START RECORDS SHOWN

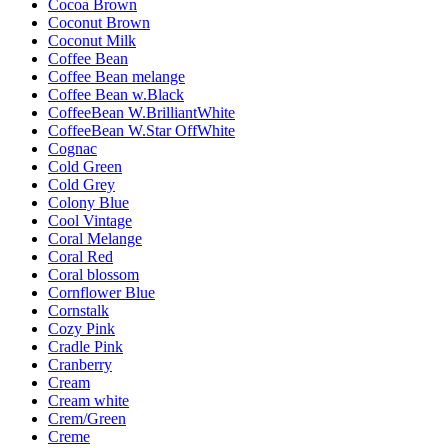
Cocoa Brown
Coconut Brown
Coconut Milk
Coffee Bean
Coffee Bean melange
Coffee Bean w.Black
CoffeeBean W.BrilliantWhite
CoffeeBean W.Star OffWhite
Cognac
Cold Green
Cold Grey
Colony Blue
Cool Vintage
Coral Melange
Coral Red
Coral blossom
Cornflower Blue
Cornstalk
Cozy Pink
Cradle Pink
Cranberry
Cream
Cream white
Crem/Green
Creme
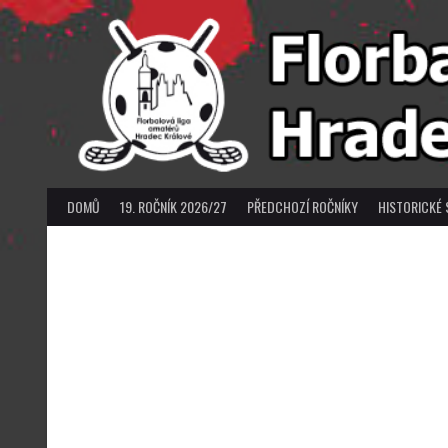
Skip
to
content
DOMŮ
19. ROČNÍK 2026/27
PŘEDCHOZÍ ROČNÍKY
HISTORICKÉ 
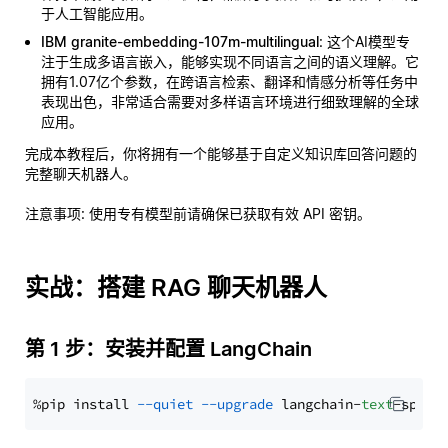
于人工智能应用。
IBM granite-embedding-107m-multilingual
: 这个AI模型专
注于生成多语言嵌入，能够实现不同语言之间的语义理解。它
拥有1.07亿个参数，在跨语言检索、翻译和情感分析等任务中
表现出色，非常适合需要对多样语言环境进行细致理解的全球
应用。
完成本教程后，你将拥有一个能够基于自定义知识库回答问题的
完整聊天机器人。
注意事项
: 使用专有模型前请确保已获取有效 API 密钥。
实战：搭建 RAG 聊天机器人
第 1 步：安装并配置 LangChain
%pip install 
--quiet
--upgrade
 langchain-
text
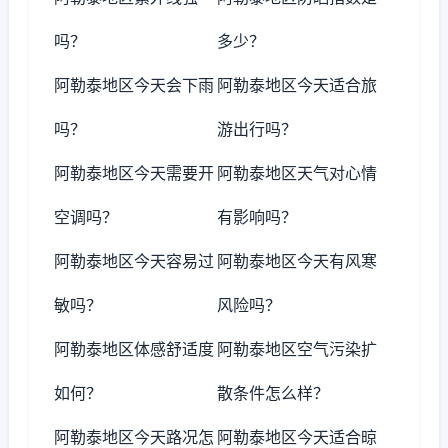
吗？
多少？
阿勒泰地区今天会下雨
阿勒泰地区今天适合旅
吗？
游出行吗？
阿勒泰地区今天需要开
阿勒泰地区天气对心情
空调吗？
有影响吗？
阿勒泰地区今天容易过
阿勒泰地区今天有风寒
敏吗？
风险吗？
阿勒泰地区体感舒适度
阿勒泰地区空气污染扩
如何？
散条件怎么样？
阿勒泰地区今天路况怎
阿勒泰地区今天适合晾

END RECORDS SHOWN
START RECORDS SHOWN

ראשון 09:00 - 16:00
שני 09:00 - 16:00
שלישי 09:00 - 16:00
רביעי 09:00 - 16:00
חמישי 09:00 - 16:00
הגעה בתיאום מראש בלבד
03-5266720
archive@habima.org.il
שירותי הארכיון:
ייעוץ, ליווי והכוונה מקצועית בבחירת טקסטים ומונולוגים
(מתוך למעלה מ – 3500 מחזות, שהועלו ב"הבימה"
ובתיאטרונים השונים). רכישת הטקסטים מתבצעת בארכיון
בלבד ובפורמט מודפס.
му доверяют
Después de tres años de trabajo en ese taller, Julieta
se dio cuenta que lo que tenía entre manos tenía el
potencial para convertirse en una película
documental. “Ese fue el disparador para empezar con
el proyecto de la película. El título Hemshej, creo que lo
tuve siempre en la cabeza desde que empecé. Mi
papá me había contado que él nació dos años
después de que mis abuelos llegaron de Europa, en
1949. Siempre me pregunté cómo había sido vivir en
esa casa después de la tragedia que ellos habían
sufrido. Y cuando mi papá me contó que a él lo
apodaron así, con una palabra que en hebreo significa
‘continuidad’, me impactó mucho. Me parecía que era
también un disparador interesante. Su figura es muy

END RECORDS SHOWN

WHAT IS EXPECTED:
Exactly as written above, retype the lines starting at the one holding "Cocoa Brown" and ending at the one holding "实战：搭建 RAG 聊天机器人", both included, but not the pictures.

COMPLETED EXERCISE:
Cocoa Brown
Coconut Brown
Coconut Milk
Coffee Bean
Coffee Bean melange
Coffee Bean w.Black
CoffeeBean W.BrilliantWhite
CoffeeBean W.Star OffWhite
Cognac
Cold Green
Cold Grey
Colony Blue
Cool Vintage
Coral Melange
Coral Red
Coral blossom
Cornflower Blue
Cornstalk
Cozy Pink
Cradle Pink
Cranberry
Cream
Cream white
Crem/Green
Creme
Skip
to
content
DOMŮ
19. ROČNÍK 2026/27
PŘEDCHOZÍ ROČNÍKY
HISTORICKÉ 
于人工智能应用。
IBM granite-embedding-107m-multilingual
: 这个AI模型专
注于生成多语言嵌入，能够实现不同语言之间的语义理解。它
拥有1.07亿个参数，在跨语言检索、翻译和情感分析等任务中
表现出色，非常适合需要对多样语言环境进行细致理解的全球
应用。
完成本教程后，你将拥有一个能够基于自定义知识库回答问题的
完整聊天机器人。
注意事项
: 使用专有模型前请确保已获取有效 API 密钥。
实战：搭建 RAG 聊天机器人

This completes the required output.